The pediatric in situ program focuses on ensuring our hospitals and other clinical spaces have the education, tools and resources to treat pediatric patients. The success of this particular effort has increased the number of events offered a year from 25 in 2013 to 80 in 2017, resulting in a 220% growth in our pediatric in situ programs. Furthermore, 2018 already shows promise of continued growth. It has also generated new in situ curricula, both regionally and locally, focused on everything from emergency services to primary care.
By implementing these educational opportunities and collaborating with our Mission Partners throughout our ministry in Illinois and Michigan, we are ensuring that each of our OSF HealthCare facilities are offering the same high standard of care no matter where they are located.
One of our newest pediatric in situ programs is the pediatric critical care day series which takes place at the OSF HealthCare Children’s Hospital of Illinois. This course was designed to help orient and educate nurses who will treat pediatric patients at the facility. Many of the learners will be working in either the pediatric intensive care unit (PICU), pediatric intermediate unit (PIC) or Hematology/Oncology units in Peoria.
Children are not just small adults. Practicing medicine in the pediatric environment requires not only passion from all of our providers but specialized training. The course is three Thursdays over a span of three weeks and is divided up into respiratory, neurological and cardiac emergencies. Learners spend most of each day in lecture and hands-on skills sessions. The three-days of training end with two scenario-based simulations where the nurses apply and reinforce all of the content they've learned.
Faculty from the pediatric floors choose cases nurses will commonly encounter in the pediatric critical care setting, such as severe asthma (respiratory focus), seizures (neurological focus) and cardiovascular disturbances (cardiology focus).
It’s our job as Simulation Specialists to run these scenarios in support of the Pediatric Educators. We supply and operate different types of manikins, so learners gain experience treating small patients in different age groups. We also bring in Standardized Participants (SP) to play the role of clinicians or even family members.
Both SP’s and Simulation Specialists may collaborate with the faculty in offering focused feedback to each learner from the cases they encounter based off of our observations with faculty members and the objective feedback from the manikin.
Currently to date, about 60 nurses have gone through our pediatric critical care simulations. This experience gives them the opportunity to practice with pediatric care in a safe environment before caring for real patients.
We expect to continually update the three-day course and expand it as the need for new staff grows.

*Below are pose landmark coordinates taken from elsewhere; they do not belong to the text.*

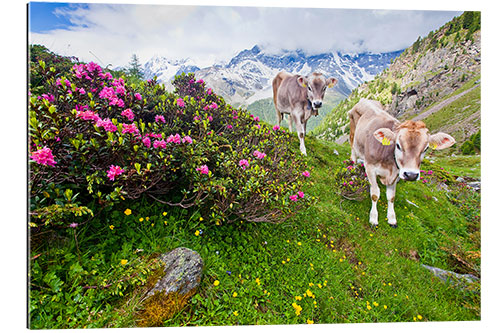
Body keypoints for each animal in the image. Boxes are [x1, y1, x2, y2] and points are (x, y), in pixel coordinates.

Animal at [350, 98, 456, 227]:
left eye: (426, 148)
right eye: (398, 145)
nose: (411, 175)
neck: (389, 165)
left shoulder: (396, 175)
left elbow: (391, 197)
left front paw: (391, 218)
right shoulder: (370, 167)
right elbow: (375, 194)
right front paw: (374, 218)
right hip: (353, 131)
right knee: (353, 150)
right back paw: (353, 167)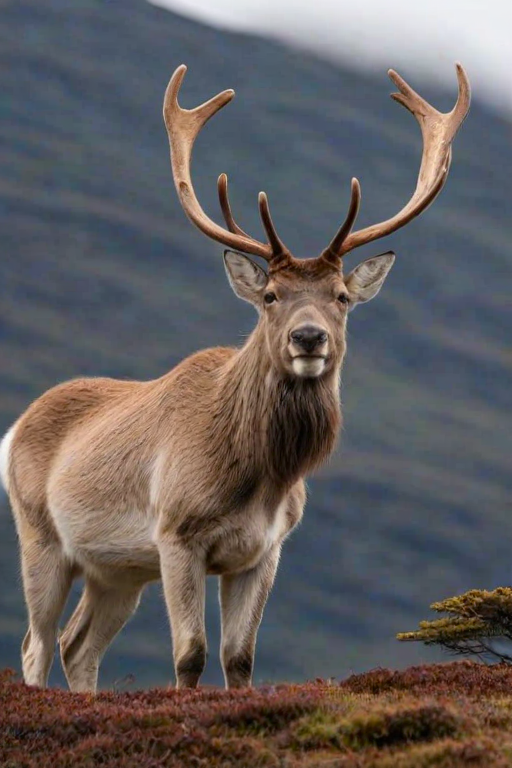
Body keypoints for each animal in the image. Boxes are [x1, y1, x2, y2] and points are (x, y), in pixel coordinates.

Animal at [0, 63, 470, 693]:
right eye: (270, 295)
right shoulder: (176, 533)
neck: (258, 479)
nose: (308, 338)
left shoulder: (264, 551)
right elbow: (190, 655)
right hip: (40, 536)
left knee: (77, 645)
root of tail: (14, 429)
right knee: (35, 645)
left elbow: (240, 659)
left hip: (119, 569)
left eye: (341, 297)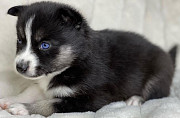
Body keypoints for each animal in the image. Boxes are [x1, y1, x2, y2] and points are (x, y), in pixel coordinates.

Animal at [0, 1, 177, 116]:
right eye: (20, 41)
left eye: (45, 45)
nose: (20, 67)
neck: (71, 64)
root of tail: (166, 54)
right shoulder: (43, 84)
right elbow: (31, 90)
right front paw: (10, 99)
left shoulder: (92, 99)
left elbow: (52, 104)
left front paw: (22, 108)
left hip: (159, 75)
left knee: (156, 92)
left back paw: (134, 99)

With our in situ program reaching different areas of the Ministry, including Rockford, Alton, Galesburg and Bloomington, our patients can expect the same high level of care at every OSF facility.
Chris Larkner has been a simulation specialist at Jump since October 2013. Chris is a licensed paramedic and served the Peoria area from May 2011 to June 2017. He is currently a part-time paramedic for the Village of Morton Fire Department. Chris studied Microbiology and Sociology at Western Illinois University.